Proteins – Tertiary Structures

There are two notable tertiary structures – α (ALPHA) helix and BETA pleated sheet.

α Helix

  • Right handed helix much like that of a DNA helix.
  • Each amino acid side chain (R group) is 100 degrees relative to the last side chain, outside of the helix. This means there are 3.6 residues per turn and 5.4 angstroms per turn/level. On the sketch below, each R stands for a different amino acid side chain.

A couple of alterations:

  • Glycine residues will disrupt the α helix as it has no chiral carbon. The lack of a chiral carbon in Glycine makes it very flexible.
  • Proline has a cyclic side chain which restricts the rotation of phi to ~50°. There is also no H atom on the N end of the amino acid so Hydrogen bonding does not occur between residues.

Amphipathic Helices:

  • Helixes can end up with hydrophobic residues on one side and polar (hydrophilic) on the other – essentially giving the helix two faces. The image below illustrates R1, R4, R7 and R8 as hydrophobic, and R2, R4, R5, and R6 as hydrophilic.
  • This means helices can be constructed to generate lipid (hydrophobic) or water (hydrophilic) soluble proteins.

– β Pleated Sheet

There are two types of pleated sheet – Parallel and Anti-Parallel.

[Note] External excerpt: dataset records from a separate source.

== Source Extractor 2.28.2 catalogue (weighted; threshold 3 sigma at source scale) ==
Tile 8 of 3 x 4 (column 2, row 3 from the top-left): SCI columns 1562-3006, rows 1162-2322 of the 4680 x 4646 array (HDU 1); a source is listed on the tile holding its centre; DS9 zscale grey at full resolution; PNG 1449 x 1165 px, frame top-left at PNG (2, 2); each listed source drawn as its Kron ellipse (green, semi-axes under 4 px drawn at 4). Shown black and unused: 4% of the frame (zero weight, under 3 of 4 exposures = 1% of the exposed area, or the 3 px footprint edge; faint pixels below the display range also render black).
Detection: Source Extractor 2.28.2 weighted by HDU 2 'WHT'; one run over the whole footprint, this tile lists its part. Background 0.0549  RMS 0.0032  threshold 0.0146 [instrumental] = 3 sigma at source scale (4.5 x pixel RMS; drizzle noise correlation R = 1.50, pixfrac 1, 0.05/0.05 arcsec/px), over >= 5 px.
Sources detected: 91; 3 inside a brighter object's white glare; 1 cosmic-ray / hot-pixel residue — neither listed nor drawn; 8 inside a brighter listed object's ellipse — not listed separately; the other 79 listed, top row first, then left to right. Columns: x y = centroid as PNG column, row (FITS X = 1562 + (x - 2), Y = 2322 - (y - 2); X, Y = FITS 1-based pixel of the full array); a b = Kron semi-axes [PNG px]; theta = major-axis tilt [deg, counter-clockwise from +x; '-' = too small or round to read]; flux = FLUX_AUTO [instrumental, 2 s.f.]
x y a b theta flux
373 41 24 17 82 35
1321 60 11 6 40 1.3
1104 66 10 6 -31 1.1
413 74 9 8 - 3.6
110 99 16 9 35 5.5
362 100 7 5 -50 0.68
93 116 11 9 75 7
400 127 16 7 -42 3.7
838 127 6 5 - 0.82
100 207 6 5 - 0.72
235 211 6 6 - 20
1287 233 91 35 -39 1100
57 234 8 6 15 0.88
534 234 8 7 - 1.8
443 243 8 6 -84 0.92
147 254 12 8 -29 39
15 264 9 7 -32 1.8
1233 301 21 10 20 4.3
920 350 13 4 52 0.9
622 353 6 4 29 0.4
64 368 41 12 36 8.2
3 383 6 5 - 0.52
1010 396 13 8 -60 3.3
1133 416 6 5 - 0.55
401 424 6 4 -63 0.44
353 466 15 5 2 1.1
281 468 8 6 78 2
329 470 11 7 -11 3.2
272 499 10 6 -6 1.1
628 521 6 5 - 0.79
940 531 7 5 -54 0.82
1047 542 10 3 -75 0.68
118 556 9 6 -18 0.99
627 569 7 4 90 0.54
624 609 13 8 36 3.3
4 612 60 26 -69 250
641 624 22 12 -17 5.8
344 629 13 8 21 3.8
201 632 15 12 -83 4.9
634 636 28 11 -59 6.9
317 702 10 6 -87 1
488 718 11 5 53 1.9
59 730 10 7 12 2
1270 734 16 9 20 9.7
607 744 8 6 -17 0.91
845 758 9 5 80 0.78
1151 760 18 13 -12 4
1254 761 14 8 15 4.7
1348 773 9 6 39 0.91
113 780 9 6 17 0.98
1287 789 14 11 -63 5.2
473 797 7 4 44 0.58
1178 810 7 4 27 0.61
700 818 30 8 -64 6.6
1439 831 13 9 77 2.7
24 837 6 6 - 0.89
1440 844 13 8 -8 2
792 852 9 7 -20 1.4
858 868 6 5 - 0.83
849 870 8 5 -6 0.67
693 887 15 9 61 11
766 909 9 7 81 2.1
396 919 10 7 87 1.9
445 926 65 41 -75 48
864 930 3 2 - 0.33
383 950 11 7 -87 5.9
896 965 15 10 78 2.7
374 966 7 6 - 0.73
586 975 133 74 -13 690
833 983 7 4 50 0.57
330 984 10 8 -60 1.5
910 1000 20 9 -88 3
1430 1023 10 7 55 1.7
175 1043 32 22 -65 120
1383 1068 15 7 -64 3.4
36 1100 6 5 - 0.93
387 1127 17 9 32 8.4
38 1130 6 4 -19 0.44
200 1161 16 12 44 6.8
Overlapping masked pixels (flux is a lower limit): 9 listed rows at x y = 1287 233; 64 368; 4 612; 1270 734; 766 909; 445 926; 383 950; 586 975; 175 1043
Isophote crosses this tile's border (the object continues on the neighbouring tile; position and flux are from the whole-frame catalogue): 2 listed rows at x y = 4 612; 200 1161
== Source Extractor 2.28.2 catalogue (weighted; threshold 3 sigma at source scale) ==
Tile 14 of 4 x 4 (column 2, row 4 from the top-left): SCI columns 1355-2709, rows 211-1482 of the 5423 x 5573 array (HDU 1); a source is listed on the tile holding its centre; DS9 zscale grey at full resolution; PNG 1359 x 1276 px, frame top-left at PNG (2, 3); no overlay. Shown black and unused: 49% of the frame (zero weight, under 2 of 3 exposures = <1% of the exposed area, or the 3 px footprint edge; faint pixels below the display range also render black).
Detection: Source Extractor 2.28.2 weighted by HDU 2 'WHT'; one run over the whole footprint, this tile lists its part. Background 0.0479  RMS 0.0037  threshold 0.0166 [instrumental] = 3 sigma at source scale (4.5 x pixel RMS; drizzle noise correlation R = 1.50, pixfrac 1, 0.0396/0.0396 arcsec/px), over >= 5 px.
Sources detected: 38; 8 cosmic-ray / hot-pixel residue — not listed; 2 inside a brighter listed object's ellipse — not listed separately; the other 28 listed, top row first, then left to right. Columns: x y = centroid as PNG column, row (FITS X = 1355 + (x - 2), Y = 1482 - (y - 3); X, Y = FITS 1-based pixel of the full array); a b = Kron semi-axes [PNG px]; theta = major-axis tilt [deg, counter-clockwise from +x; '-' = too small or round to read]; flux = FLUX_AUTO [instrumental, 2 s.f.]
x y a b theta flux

  • Parallel sheet has successive polypeptide strands in the same direction.
  • Anti-Parallel sheet has successive polypeptide strands in opposite directions.

These strands are typically 5-10 amino acids long, and the pleated sheet is formed by a continuous series twisted into these strands.

It has been suggested that the anti-parallel configuration is more stable.